In a Jan. 6th letter a writer touted a Washington Post story (not personally verified) in 1990 predicting a 3 degree Fahrenheit world average temperature rise by 2020. The letter writer smugly points out that the rise has only been 1 degree F. That is wrong.

NASA, corroborated by the Sonnblick Observatory in the Austrian Alps, points out that since the beginning of the 1900s temps rose about 1.25 deg Celsius. In addition, NASA states that 18 of the last 19 years have been the warmest on record.
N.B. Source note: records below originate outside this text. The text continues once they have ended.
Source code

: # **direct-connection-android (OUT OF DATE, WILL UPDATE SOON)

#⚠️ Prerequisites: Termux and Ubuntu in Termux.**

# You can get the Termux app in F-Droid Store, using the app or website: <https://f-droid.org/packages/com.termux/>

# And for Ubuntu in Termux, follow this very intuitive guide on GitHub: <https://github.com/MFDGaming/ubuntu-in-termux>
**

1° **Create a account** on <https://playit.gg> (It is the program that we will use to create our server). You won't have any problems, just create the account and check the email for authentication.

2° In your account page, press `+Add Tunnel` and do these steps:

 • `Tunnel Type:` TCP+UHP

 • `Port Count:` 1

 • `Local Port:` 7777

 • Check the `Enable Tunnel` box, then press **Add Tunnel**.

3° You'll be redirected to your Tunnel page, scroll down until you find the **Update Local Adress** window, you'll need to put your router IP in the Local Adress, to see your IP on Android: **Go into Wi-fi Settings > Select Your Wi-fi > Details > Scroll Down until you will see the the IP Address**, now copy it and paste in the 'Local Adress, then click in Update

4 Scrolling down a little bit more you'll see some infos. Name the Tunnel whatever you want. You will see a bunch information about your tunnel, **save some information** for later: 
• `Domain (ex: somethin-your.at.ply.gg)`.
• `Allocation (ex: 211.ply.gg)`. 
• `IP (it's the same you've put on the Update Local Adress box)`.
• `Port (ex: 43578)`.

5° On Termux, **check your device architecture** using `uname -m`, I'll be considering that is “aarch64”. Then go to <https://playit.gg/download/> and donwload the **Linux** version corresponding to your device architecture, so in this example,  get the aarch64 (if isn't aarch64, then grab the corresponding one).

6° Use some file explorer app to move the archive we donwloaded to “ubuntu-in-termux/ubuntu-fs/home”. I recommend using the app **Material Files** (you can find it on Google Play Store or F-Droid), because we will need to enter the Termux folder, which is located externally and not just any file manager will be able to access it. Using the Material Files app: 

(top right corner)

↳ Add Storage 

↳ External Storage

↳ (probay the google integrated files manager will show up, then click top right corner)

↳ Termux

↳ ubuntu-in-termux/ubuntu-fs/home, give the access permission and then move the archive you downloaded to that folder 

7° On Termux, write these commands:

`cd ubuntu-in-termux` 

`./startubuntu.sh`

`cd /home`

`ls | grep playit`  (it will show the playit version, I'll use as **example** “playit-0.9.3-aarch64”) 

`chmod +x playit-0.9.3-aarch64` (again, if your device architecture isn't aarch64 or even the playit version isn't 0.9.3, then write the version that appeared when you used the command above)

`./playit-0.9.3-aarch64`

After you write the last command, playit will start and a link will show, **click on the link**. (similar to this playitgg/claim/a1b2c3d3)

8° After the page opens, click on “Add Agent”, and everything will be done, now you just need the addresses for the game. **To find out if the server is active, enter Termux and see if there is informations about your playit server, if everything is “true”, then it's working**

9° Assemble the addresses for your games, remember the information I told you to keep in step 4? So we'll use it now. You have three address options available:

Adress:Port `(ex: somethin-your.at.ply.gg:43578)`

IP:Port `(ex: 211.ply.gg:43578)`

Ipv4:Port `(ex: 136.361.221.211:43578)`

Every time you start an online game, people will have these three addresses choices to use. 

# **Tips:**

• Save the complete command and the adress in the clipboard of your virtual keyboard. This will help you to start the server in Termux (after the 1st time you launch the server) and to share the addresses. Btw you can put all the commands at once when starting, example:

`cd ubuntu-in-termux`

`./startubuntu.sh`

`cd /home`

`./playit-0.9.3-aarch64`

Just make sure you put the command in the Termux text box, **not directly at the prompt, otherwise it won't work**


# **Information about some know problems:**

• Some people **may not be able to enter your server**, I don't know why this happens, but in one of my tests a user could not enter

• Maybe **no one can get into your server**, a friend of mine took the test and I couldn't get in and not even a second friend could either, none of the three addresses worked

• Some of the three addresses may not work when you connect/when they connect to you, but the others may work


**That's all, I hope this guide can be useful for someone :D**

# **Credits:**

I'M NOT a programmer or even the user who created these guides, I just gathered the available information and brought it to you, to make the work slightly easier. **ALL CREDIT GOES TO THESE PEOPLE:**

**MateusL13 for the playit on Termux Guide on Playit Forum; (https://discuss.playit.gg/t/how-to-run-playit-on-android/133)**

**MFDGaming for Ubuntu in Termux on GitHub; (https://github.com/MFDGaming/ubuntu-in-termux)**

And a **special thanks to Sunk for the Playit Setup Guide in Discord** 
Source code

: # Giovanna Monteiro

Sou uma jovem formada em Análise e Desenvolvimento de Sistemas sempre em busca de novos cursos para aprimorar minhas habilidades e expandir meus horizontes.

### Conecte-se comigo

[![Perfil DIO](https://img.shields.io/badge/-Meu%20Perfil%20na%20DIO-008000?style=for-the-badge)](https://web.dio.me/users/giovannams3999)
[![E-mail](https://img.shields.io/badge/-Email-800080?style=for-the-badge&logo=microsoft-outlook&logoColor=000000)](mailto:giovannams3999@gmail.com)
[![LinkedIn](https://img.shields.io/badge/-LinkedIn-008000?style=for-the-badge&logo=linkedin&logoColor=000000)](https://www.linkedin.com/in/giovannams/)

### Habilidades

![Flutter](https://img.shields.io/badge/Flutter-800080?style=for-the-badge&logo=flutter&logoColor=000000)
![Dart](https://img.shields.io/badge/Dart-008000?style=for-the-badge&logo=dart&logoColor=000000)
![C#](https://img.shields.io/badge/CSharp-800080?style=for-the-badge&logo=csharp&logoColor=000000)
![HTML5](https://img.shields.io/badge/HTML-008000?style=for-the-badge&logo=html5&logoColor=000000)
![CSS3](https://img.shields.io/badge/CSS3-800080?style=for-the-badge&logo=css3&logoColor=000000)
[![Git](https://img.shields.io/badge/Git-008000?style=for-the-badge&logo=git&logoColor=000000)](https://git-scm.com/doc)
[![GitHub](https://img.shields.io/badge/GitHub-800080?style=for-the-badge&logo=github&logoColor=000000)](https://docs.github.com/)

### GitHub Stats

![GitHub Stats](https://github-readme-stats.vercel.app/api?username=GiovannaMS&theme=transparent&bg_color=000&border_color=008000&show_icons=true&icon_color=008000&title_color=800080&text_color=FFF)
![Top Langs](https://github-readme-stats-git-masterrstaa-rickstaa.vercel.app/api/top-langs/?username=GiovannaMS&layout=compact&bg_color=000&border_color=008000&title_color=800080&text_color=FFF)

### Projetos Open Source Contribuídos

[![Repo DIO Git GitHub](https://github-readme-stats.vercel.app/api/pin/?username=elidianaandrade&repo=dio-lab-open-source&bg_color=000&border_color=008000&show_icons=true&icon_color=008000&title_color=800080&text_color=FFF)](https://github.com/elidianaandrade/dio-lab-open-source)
Sonnblick also points out that, based on over 20,000 worldwide collection points, land and sea, 10% of the globe shows a rise of up to 2 deg C.

The writer’s source is a scientist from the University of Alabama named Spencer. Spencer’s work appears frequently in denier writings. His supposition is that when it gets warmer, fewer clouds form and more heat radiates out creating a negative feedback loop. Sorry. One needs only to look at the graphs: global temp rise, CO2 concentrations, melting of land and sea ice, sea level rise, decreasing sea PH, coral reef bleaching, atmospheric moisture content, record wild fires, migration of pathogens to warming climates, etc, to know that Spencer’s theory doesn’t work. The number and scale of ecosystem shifts are frightening. Again, look at the graphs.

You can find mountains of information at NASA and NOAA websites along with descriptions of how, when, where, and in conjunction with whom the studies and analyses were done.